Trecho para leitura
A arquiteta e advogada Marcela Passamani, primeira mulher à frente da Secretaria de Estado de Justiça e Cidadania do Distrito Federal, vai se filiar na noite desta terça-feira (15) ao Partido Liberal (PL).

Estão previstas as presenças da primeira-dama Michelle Bolsonaro, da ministra Flávia Arruda (PL), do ex-presidente Michel Temer (MDB) e do governador Ibaneis Rocha (MDB). Marcela é pré-candidata a deputada federal e uma das apostas da renovação da política do Distrito Federal.

Na atual gestão, a Secretaria ganhou um lastro mais humanista, com olhar mais sensível para o social. Basta conferir as inúmeras ações e serviços itinerantes ofertados para a comunidade do Distrito Federal, como os programas Sua Vida Vale Muito e Sejus Mais Perto do Cidadão.

Marcela Passamani e Flavia Arruda

Desde o início da gestão de Marcela Passamani, a Sejus tem atuado a partir de três principais pilares: Atendimento ao cidadão e garantia de direitos, geração de oportunidades e aproximação do Estado com o cidadão.

A primeira grande ação de Marcela Passamani frente à Sejus foi o programa Hotelaria Solidária, que hospedou 300 idosos no Hotel Brasília Palace por 90 dias, durante a pandemia. A ação conquistou, inclusive, o Prêmio Mundial de Turismo Responsável 2020, promovido pela WTM (World Travel Market), que reconheceu o programa como uma das iniciativas modelo no enfrentamento à Covid-19 no mundo.

Algumas ações de destaque são a reforma e modernização de todas as unidades do Na Hora; o lançamento do Na Hora Cidades e Na Hora Itinerante; construção de três sedes próprias do Conselho Tutelar no DF; projetos como o “Dignidade Feminina”, que arrecada absorventes para estudantes em vulnerabilidade; aumento salarial para os cerca de 200 conselheiros tutelares do DF; nomeações e valorização de servidores do sistema socioeducativo do DF; ação de acolhimento de juízas afegãs refugiadas em Brasília; acolhimento e capacitação profissional a vítimas de violência; ampliação da atuação de enfrentamento às drogas, com o programa Acolhe DF; articulação  com outros órgãos para viabilizar a construção do primeiro crematório de Brasília.

Informações fornecidas
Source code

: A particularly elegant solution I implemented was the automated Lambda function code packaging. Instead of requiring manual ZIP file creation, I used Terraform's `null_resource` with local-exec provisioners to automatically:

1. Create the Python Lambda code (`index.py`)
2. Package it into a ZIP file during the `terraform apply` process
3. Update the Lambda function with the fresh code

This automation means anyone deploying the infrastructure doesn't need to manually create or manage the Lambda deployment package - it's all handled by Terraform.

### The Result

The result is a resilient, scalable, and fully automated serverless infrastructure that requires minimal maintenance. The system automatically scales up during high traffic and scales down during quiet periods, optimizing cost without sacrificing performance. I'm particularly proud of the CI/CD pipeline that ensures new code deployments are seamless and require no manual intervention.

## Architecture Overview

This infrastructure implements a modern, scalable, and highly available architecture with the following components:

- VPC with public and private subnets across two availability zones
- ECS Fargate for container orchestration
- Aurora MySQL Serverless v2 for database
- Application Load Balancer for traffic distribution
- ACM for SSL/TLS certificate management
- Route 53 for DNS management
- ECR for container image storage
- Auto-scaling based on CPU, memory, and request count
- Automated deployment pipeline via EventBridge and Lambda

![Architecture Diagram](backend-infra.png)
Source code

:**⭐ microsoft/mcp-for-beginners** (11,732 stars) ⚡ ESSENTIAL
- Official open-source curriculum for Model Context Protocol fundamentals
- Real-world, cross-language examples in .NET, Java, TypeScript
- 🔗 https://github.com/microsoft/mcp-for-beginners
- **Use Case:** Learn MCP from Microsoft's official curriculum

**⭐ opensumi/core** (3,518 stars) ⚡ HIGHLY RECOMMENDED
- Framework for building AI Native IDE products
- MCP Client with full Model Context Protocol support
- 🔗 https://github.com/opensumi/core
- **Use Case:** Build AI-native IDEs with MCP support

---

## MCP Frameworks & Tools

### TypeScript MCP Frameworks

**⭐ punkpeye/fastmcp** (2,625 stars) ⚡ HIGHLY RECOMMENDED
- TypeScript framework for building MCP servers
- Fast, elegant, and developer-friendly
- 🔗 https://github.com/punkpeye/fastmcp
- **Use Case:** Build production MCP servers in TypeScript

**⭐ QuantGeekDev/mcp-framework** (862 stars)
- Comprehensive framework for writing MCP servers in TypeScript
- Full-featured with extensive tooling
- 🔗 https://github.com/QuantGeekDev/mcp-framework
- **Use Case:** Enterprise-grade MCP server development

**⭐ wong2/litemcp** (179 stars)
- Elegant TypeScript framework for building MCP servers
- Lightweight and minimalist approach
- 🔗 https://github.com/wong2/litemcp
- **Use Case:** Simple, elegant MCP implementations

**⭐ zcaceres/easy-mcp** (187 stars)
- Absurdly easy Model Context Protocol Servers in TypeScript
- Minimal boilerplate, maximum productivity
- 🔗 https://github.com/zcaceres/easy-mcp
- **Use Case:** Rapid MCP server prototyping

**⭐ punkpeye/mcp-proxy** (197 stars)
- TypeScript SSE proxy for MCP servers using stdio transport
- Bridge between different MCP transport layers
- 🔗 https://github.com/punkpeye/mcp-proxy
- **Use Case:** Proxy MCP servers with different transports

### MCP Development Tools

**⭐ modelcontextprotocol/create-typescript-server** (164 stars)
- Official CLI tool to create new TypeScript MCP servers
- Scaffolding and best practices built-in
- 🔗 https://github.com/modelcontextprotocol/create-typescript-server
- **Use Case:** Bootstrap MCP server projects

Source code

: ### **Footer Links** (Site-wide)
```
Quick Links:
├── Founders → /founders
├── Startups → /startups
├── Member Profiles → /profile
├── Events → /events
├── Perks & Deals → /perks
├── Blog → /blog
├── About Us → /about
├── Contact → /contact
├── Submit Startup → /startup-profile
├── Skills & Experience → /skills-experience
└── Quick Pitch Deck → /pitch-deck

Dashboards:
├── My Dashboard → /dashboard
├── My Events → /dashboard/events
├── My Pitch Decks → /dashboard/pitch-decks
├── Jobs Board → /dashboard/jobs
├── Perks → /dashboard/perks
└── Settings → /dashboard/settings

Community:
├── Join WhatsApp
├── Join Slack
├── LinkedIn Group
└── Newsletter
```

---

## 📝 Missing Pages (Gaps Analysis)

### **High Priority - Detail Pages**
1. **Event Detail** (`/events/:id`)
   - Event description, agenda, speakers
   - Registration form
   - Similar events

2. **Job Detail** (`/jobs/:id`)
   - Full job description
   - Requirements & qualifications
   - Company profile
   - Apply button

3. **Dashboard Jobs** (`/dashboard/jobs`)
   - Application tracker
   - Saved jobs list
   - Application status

Requisitos do exercício
1. No trecho sobre Marcela Passamani, quantos idosos o programa Hotelaria Solidária hospedou?
2. Por favor, reproduza o trecho sobre Marcela Passamani entre "Marcela Passamani e" e "com o cidadão.", inclusive.
Não é preciso consultar os registros.

Respostas do exercício
1. O programa hospedou 300 idosos.

2.
Marcela Passamani e Flavia Arruda

Desde o início da gestão de Marcela Passamani, a Sejus tem atuado a partir de três principais pilares: Atendimento ao cidadão e garantia de direitos, geração de oportunidades e aproximação do Estado com o cidadão.